Originally Posted by Northern
One of Cherie's posts describes step-by-step how she trains the "obedience & trust" into a horse, & that I find to be just "taking the time it takes" gradual development of the horse's trust by inching closer over time to the object (she said it can take 2 hours of going back & forth), so this is same as approach of the "relationship" folks. Cherie also said that she'll listen to her horse if it refuses to proceed on trail, giving snake experience as an example, so this is also same as approach of the "relationship" folks.
The bottom line is trust in the leader, & it's really not a matter of training trust into a horse; trust is earned, by showing consistently that one is trustworthy.
How does the alpha get that unquestioning, instant obedience? By being the best leader/making the best decisions.

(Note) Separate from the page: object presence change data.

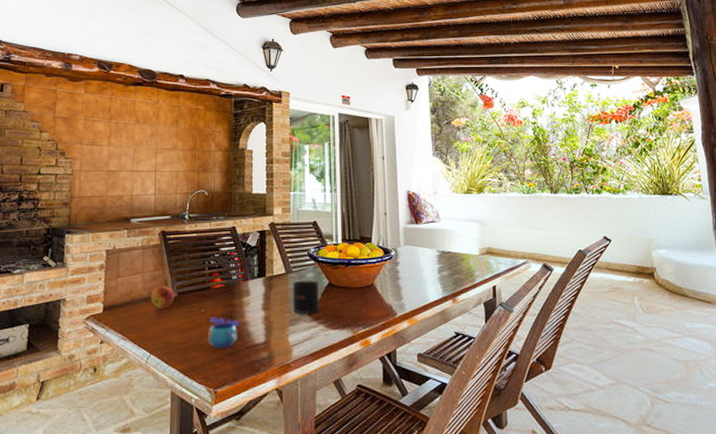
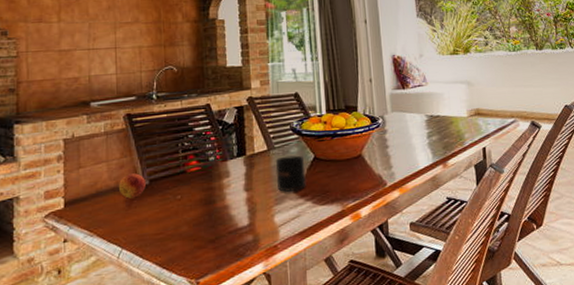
mug: present [208,316,239,348] -> none [185,202,219,236]

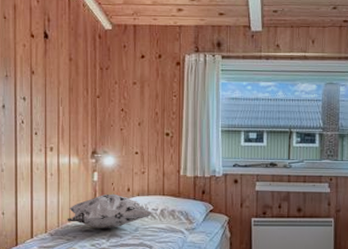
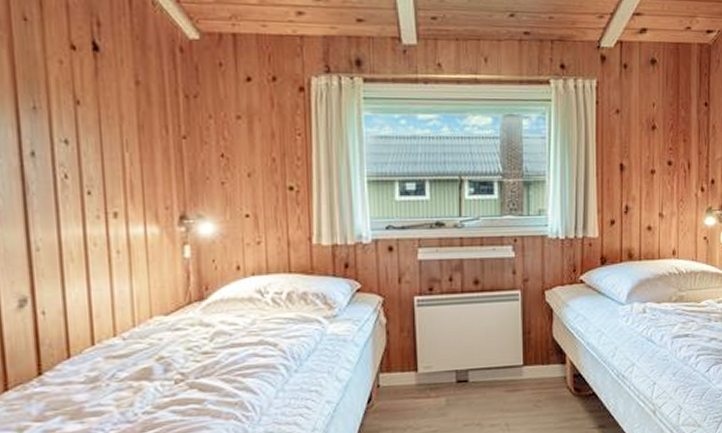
decorative pillow: present [67,194,152,228] -> none [146,274,275,325]

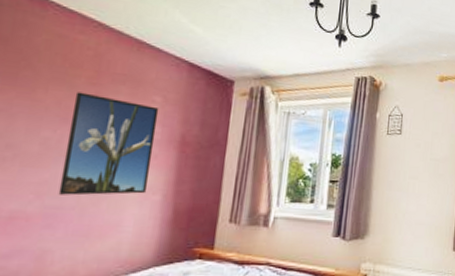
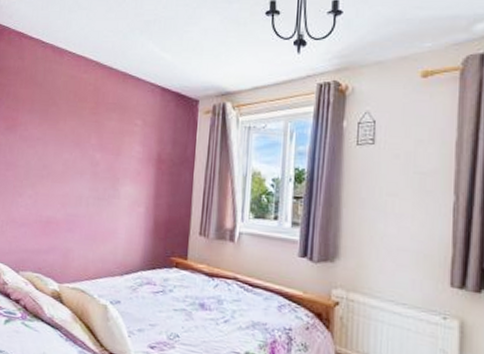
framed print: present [58,92,159,196] -> none [75,121,140,206]

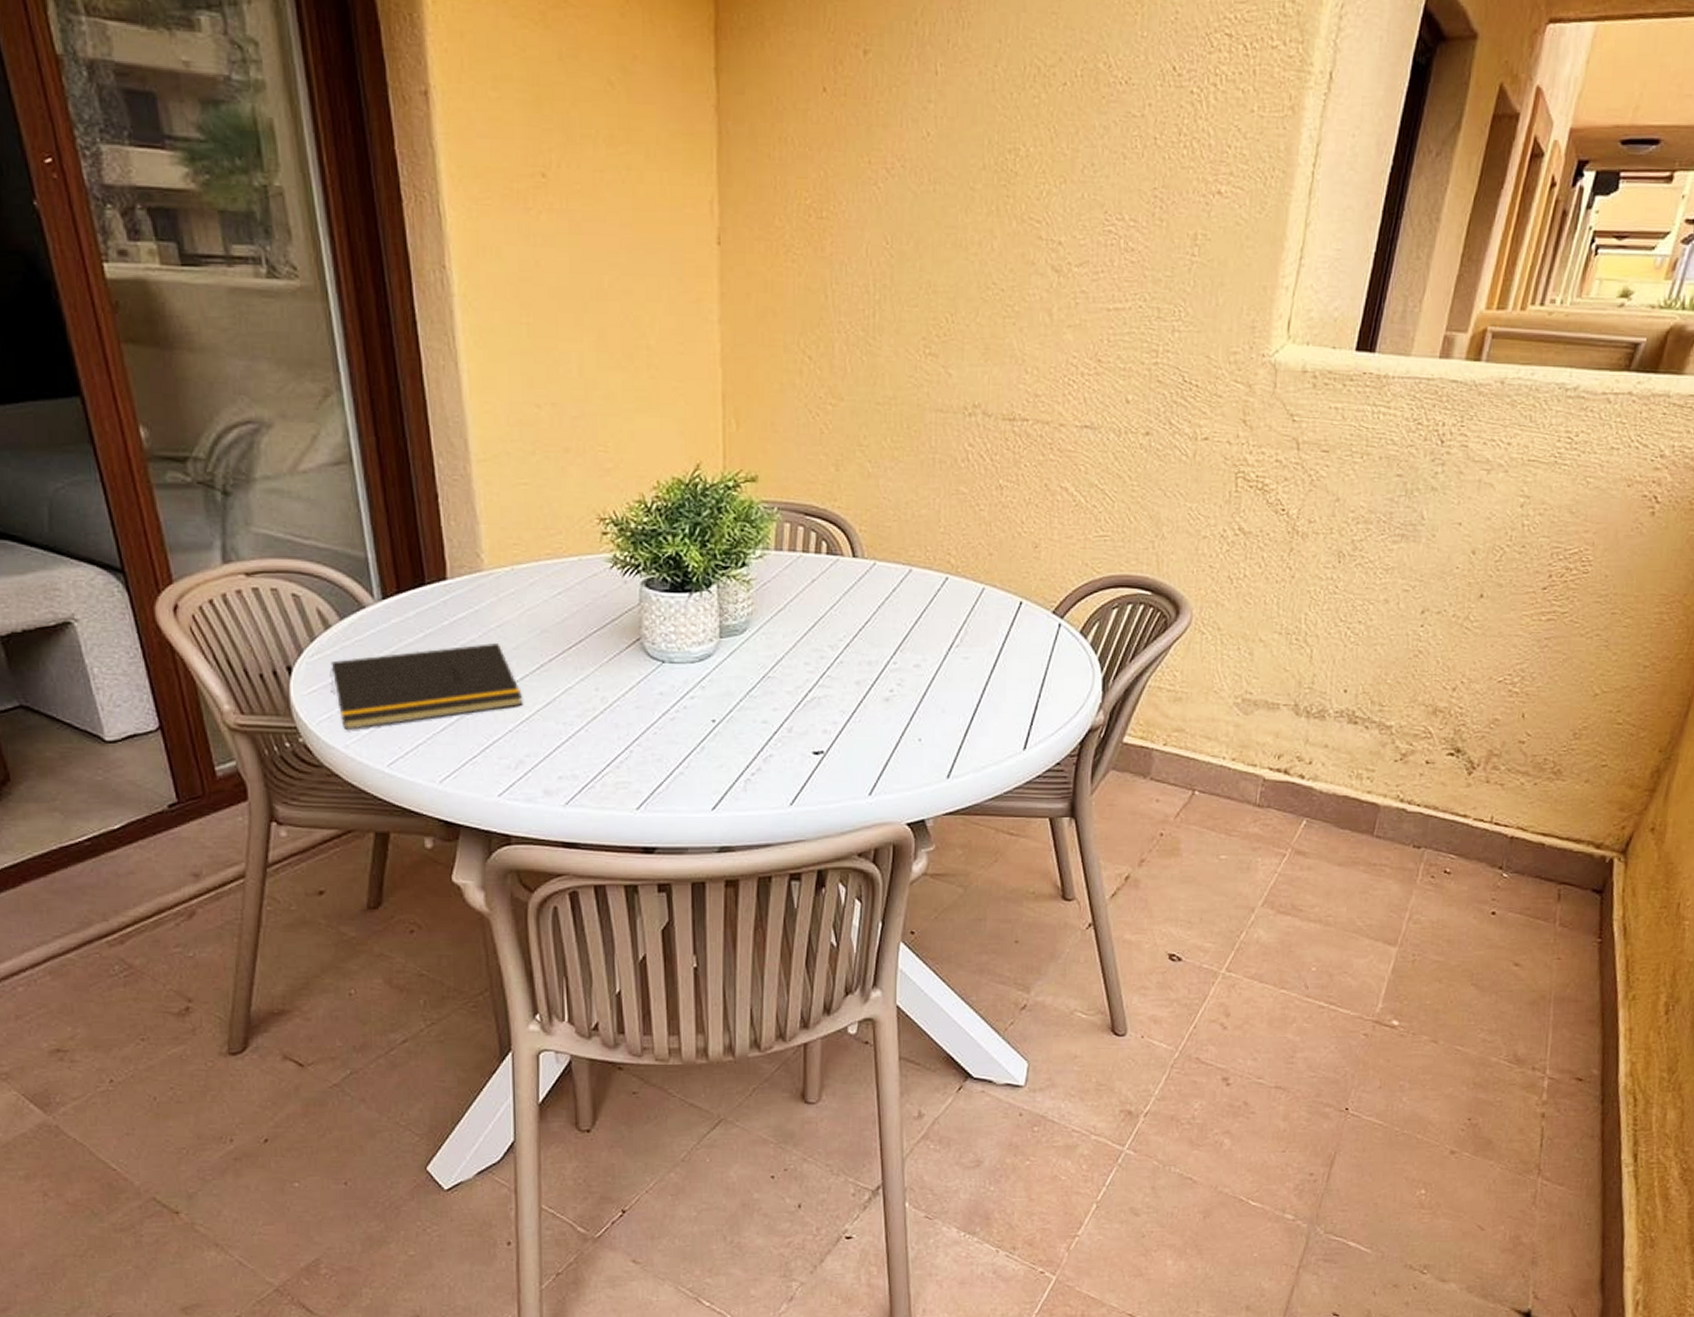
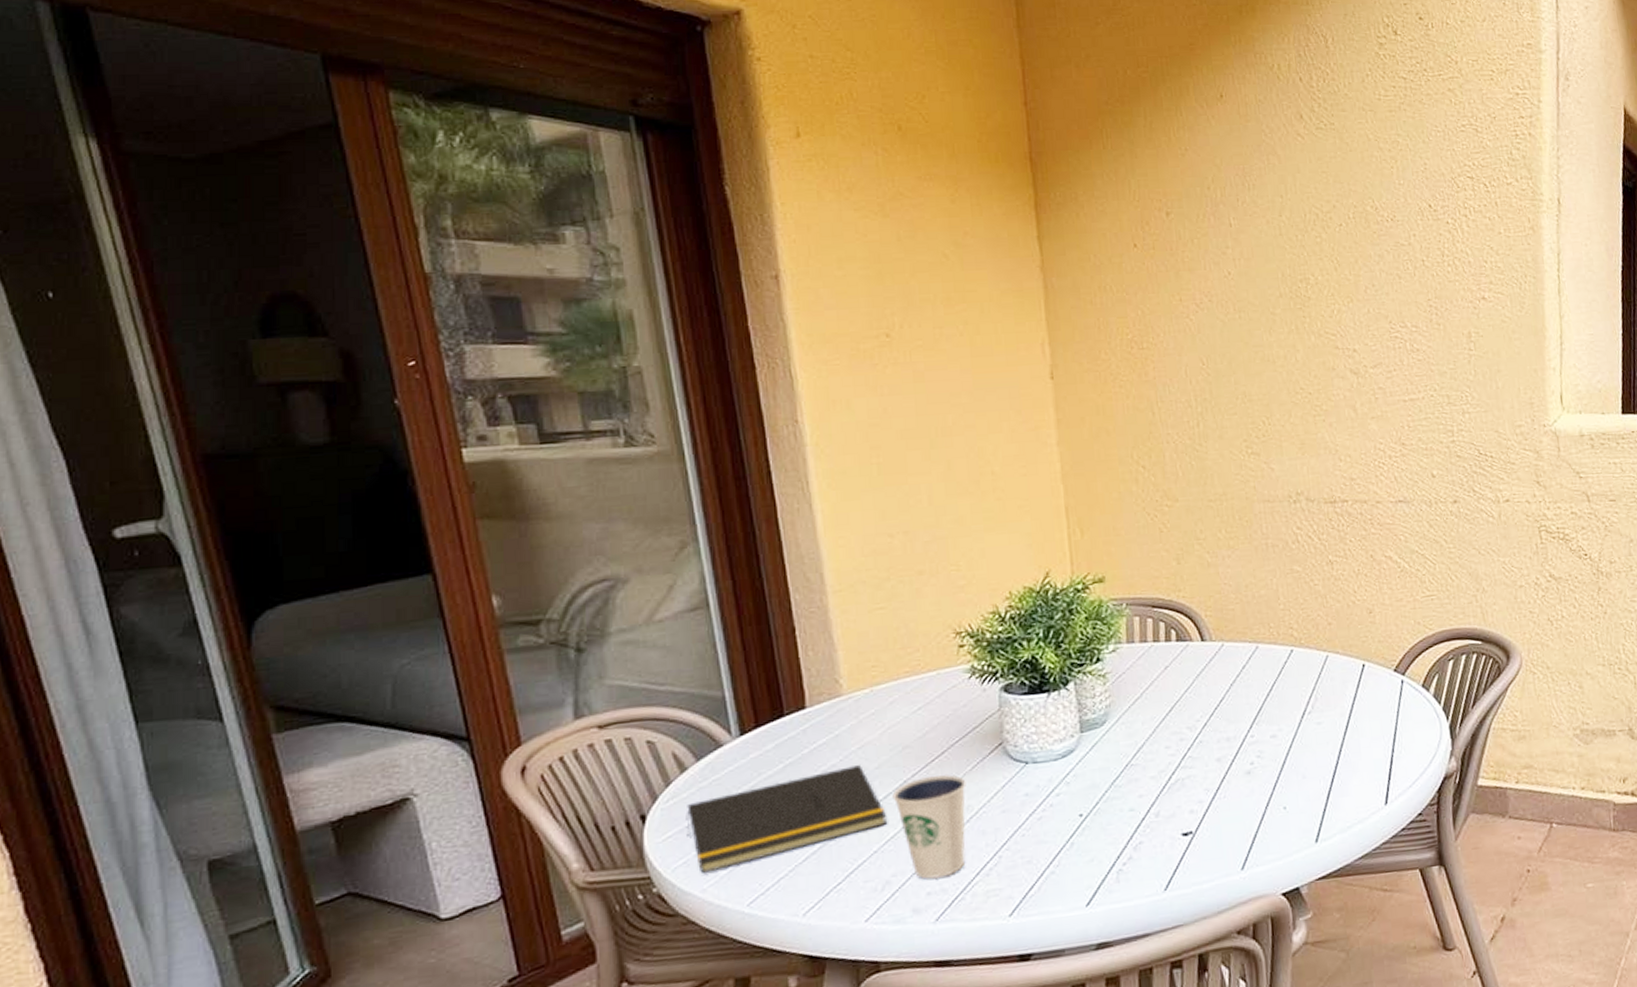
dixie cup: none [529,664,602,764] -> present [892,774,966,879]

Humans do well to remember that horses are aware of dangers that we aren't, "out there"; thus we are handicapped in our judgement & must listen to our horses.
The one thing in this post that I question is this: Humans do well to remember that horses are aware of dangers that we aren't, "out there"; thus we are handicapped in our judgement & must listen to our horses.
See I don't believe that is very accurate. Yes, horses can be very tuned in to their environment but don't forget there are horses being put down every day because of that hole in the ground they didn't see or the snake bite they never saw coming. My point is that they are not magical creatures, they can be just as fallible as people when it comes to risk assessment.
Also I don't understand why it keeps being insisted upon that we must listen to the instincts of a horse more than our own intellect and powers of reasoning. I don't understand why when we, as thinking, rational people who understand that an umbrella for example is not a threat, should be expected to put a horses mindless panic of an object it has absolutely no concept of, in the driving seat. This makes no sense to me. I am the leader because I know that that wrapped stack of hay is not a threat. I am the leader because I understand that an umbrella, flying plastic bag, dog barking behind the fence, are not threats. I am the leader because although I can't see it I know that that grunting sound is coming from a pig in a shed. Why would I let a horses irrational fear take charge?
I have established the role of leader by overriding my horses fearful instincts time and time again and she has never come to harm and now leaves the decision making to me very happily.
At the end of the day a horse doesn't have to understand what the hell that flying ghost thing was, they just have to trust that you as the rider KNOW it is not a threat.